DO THIS
Arrange every line of the material below as a single numbered list, skipping blank lines. Leave the pictures out of your answer.

Stored records
------------------------------------

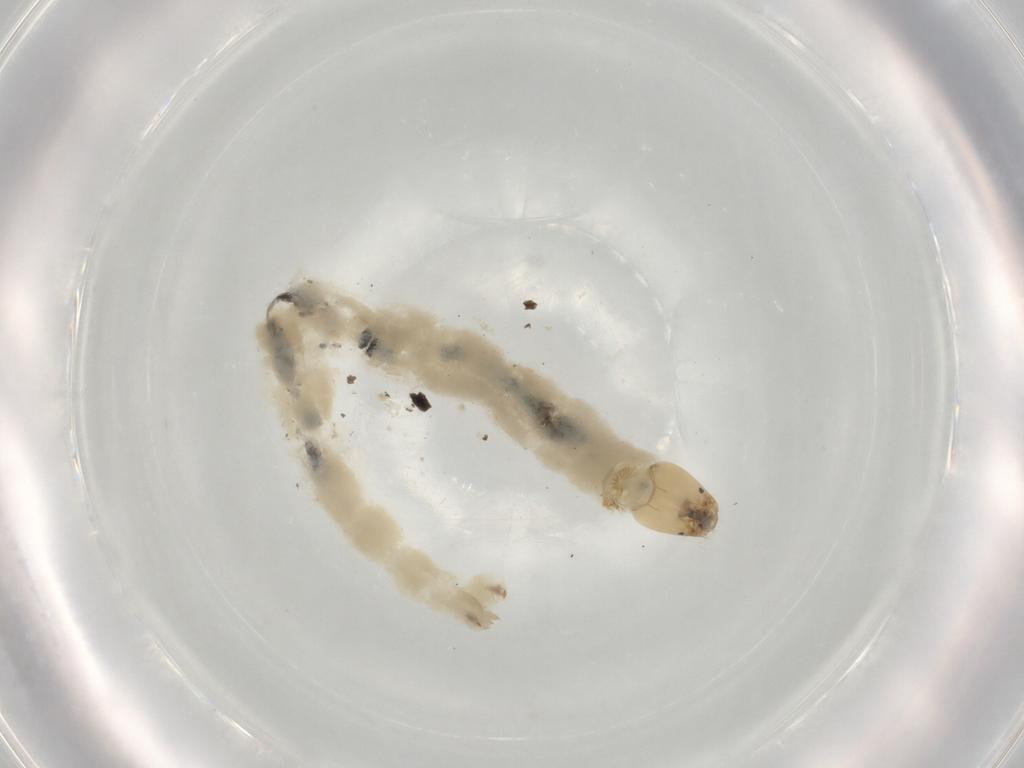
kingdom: Animalia
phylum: Arthropoda
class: Insecta
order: Diptera
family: Chironomidae
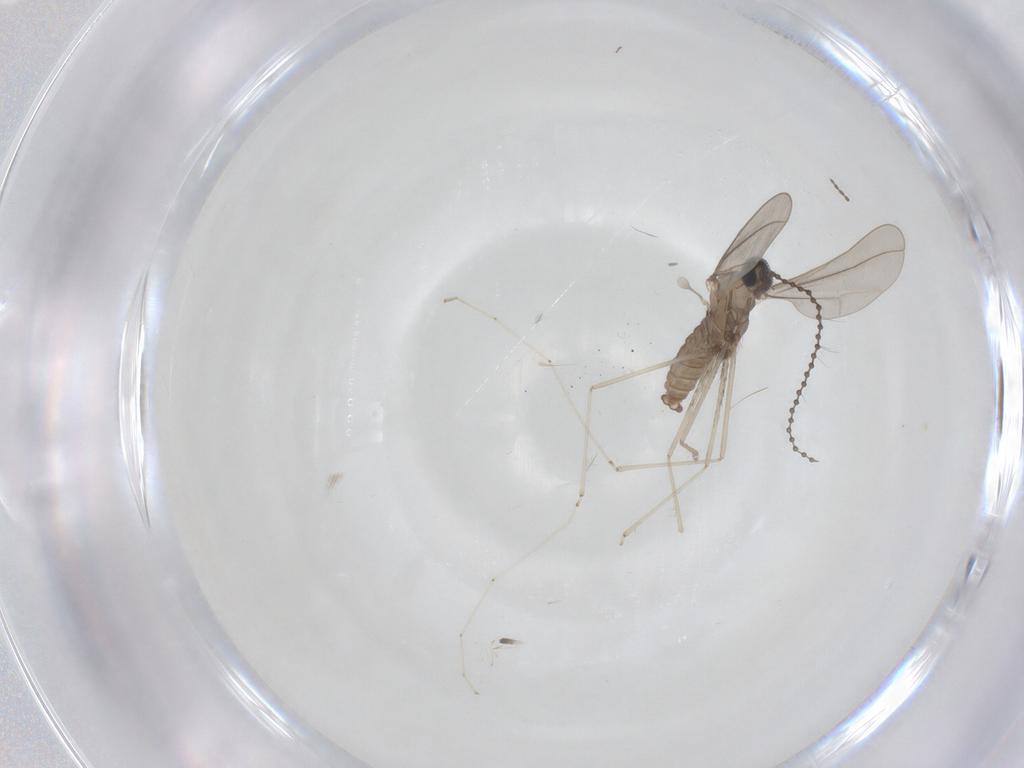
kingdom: Animalia
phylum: Arthropoda
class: Insecta
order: Diptera
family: Cecidomyiidae
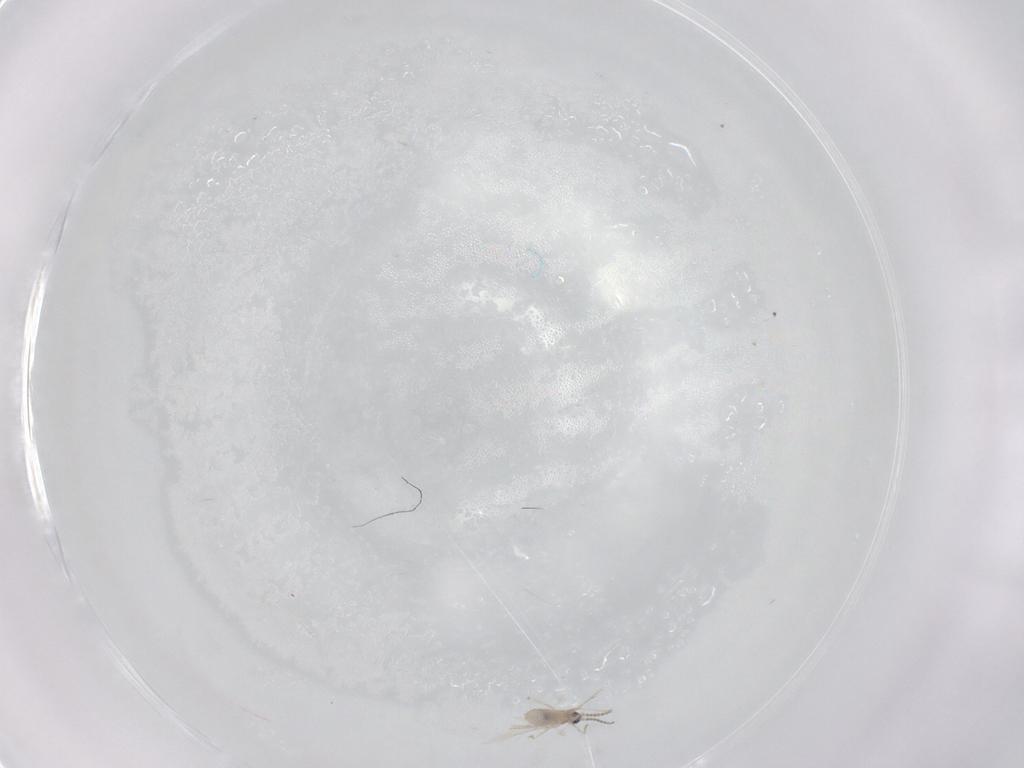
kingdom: Animalia
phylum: Arthropoda
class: Insecta
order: Diptera
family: Cecidomyiidae
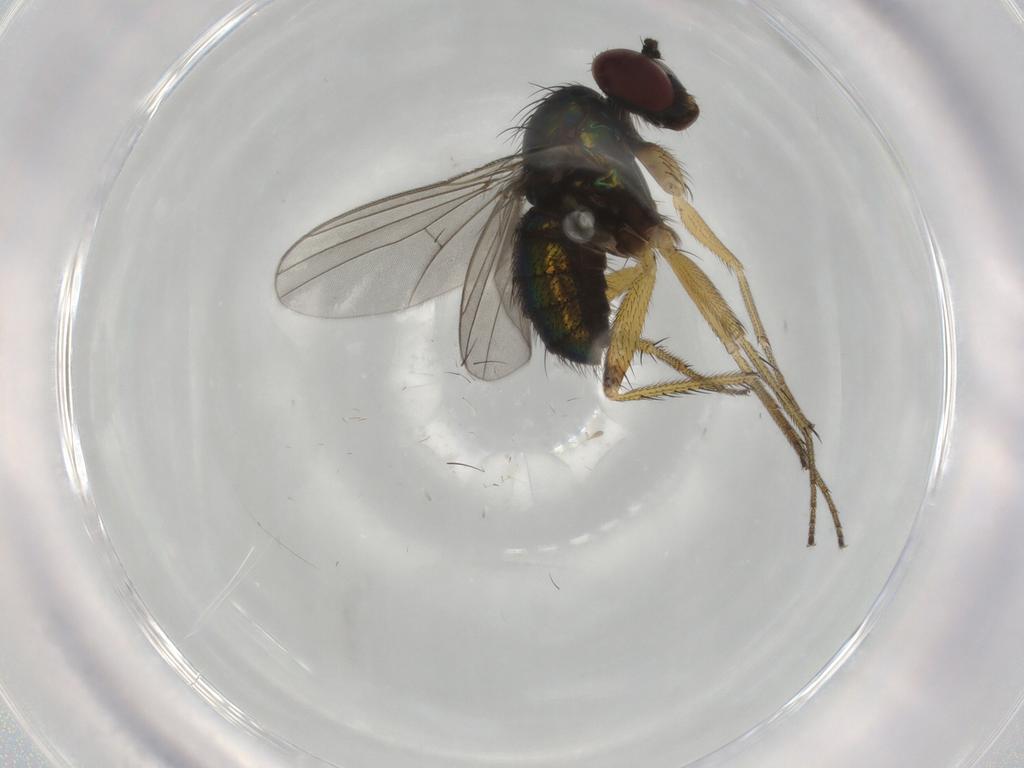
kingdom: Animalia
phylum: Arthropoda
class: Insecta
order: Diptera
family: Dolichopodidae
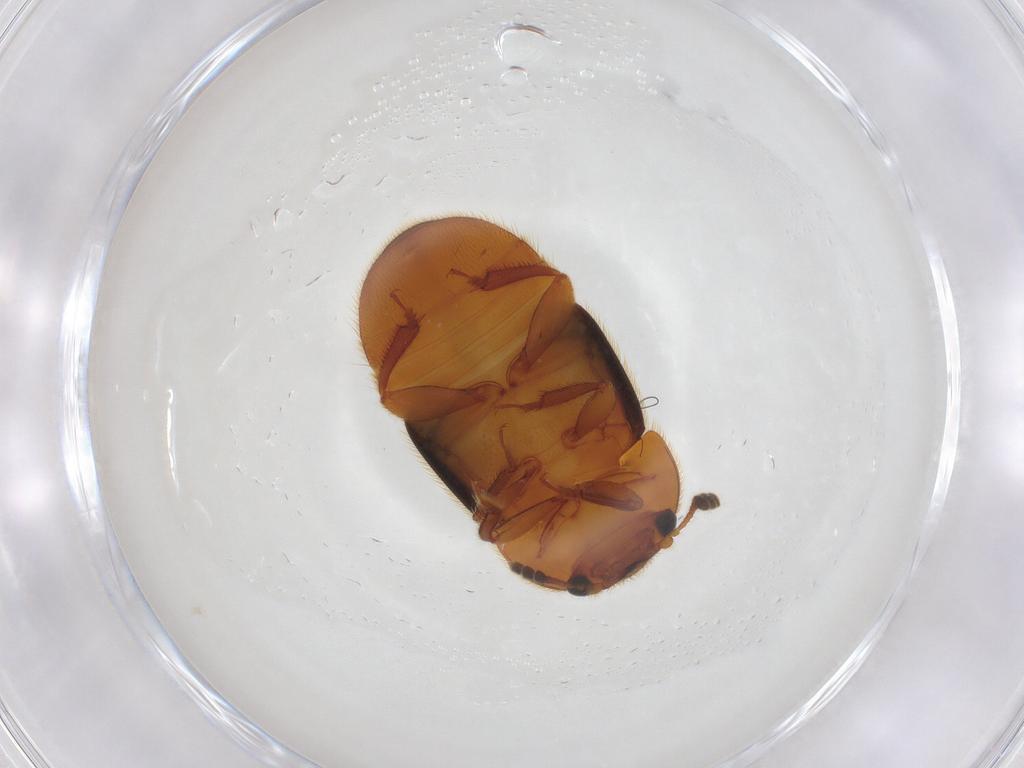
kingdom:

------------------------------------

ANSWER TO THE EXERCISE
1. kingdom: Animalia
2. phylum: Arthropoda
3. class: Insecta
4. order: Diptera
5. family: Chironomidae
6. kingdom: Animalia
7. phylum: Arthropoda
8. class: Insecta
9. order: Diptera
10. family: Cecidomyiidae
11. kingdom: Animalia
12. phylum: Arthropoda
13. class: Insecta
14. order: Diptera
15. family: Cecidomyiidae
16. kingdom: Animalia
17. phylum: Arthropoda
18. class: Insecta
19. order: Diptera
20. family: Dolichopodidae
21. kingdom:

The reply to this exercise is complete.